If the friend's bar mitzva is at 10AM on a Sunday morning, and you really love your weekly baseball game at that time, so you go to earlybird prayers at 7AM that morning, then go to your baseball game -- well it's between you and your friend (or your family, or their family), would your presence at the bar mitzva make a difference. From the standpoint of Jewish law per se, it's all pretty neutral.
Now if "attending a bar mitzva" means observing Shabbat and praying, and "going to the game" means doing neither, then you should "attend the bar mitzva" -- but the same would apply if it was just regular services that week at synagogue, no event going on.
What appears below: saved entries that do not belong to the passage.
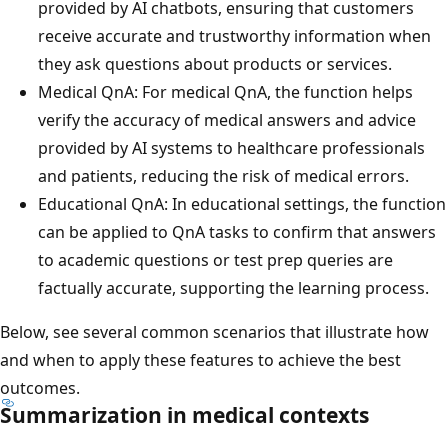
provided by AI chatbots, ensuring that customers
receive accurate and trustworthy information when
they ask questions about products or services.
Medical QnA: For medical QnA, the function helps
verify the accuracy of medical answers and advice
provided by AI systems to healthcare professionals
and patients, reducing the risk of medical errors.
Educational QnA: In educational settings, the function
can be applied to QnA tasks to confirm that answers
to academic questions or test prep queries are
factually accurate, supporting the learning process.
Below, see several common scenarios that illustrate how
and when to apply these features to achieve the best
outcomes.
Summarization in medical contexts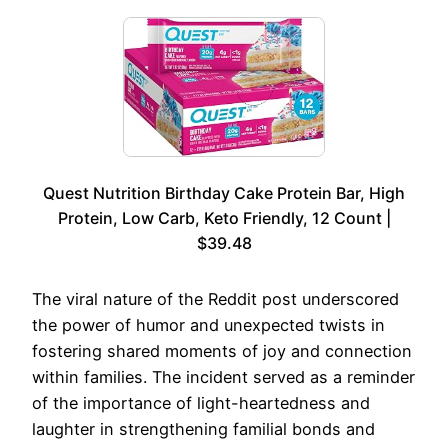
Quest Nutrition Birthday Cake Protein Bar, High
Protein, Low Carb, Keto Friendly, 12 Count |
$39.48
The viral nature of the Reddit post underscored
the power of humor and unexpected twists in
fostering shared moments of joy and connection
within families. The incident served as a reminder
of the importance of light-heartedness and
laughter in strengthening familial bonds and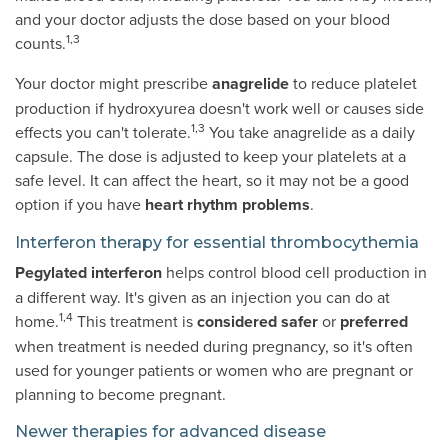
and your doctor adjusts the dose based on your blood
1,3
counts.
Your doctor might prescribe
anagrelide
to reduce platelet
production if hydroxyurea doesn't work well or causes side
1,3
effects you can't tolerate.
You take anagrelide as a daily
capsule. The dose is adjusted to keep your platelets at a
safe level. It can affect the heart, so it may not be a good
option if you have
heart rhythm problems
.
Interferon therapy for essential thrombocythemia
Pegylated interferon
helps control blood cell production in
a different way. It's given as an injection you can do at
1,4
home.
This treatment is
considered safer
or
preferred
when treatment is needed during pregnancy, so it's often
used for younger patients or women who are pregnant or
planning to become pregnant.
Newer therapies for advanced disease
In a broader sense, though, yes Judaism is able to adapt to a degree to the outside culture, but there have to be boundaries! (See here for more.) The TV show was trying to give a nice example that would be palatable to a broad audience. (Assuming this was on a Saturday, driving back-and-forth between events would be far worse than driving and staying at either one, as the act of driving is forbidden to Jews on Saturday.) A better example would be, as indicated in the linked answer, Rabbi Joseph Dov Soloveichik's practice of giving his Talmud lecture earlier than usual on Thanksgiving morning so he could fly to his sister's to attend Thanksgiving dinner. Skip the dinner? No. But skip the lecture? Also no.